Who could move in those outfits? Courtesan my a**....! I'd stab the customer in
the eye with my parasol just to get out of that getup for five minutes to
escape. You could hide a carryon bag/five pounds of laundry/the evidence of some
hideous crime (broken up into several trips) in that bustle in the back.
(Clearly, I would not have passed the Geisha Iowa Test or whatever the screening
process was back in the day.)
And I don't know how you'd serve tea, much less be brave enough to have so much
as a sip of it, because there's no way you'd ever be able to go to the bathroom
with all that gear on. They made sure to tell them to use the rest room before
they got them all dressed up.
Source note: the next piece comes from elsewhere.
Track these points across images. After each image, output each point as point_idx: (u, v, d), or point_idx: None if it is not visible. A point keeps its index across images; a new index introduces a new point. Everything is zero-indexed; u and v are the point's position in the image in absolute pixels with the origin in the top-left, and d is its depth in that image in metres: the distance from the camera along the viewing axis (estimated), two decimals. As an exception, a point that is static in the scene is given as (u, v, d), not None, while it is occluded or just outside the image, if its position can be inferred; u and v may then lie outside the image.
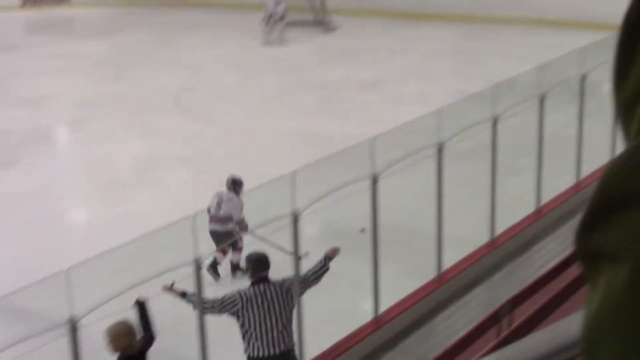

What do those geishas know that we don't know???
50s Dudes
In the middle of downtown Kyoto, an American mix tape of old 1950s pop (mostly Elvis) attracted a crowd to watch the dancing and lip-syncing. The guy with the huge hair wasn't the best dancer, but he was the center of attention regardless with that fin.
Japanese TV
Too bizarre to explain...and you thought Teletubbies were weird....
Manga
One of the biggest sections in the bookstore.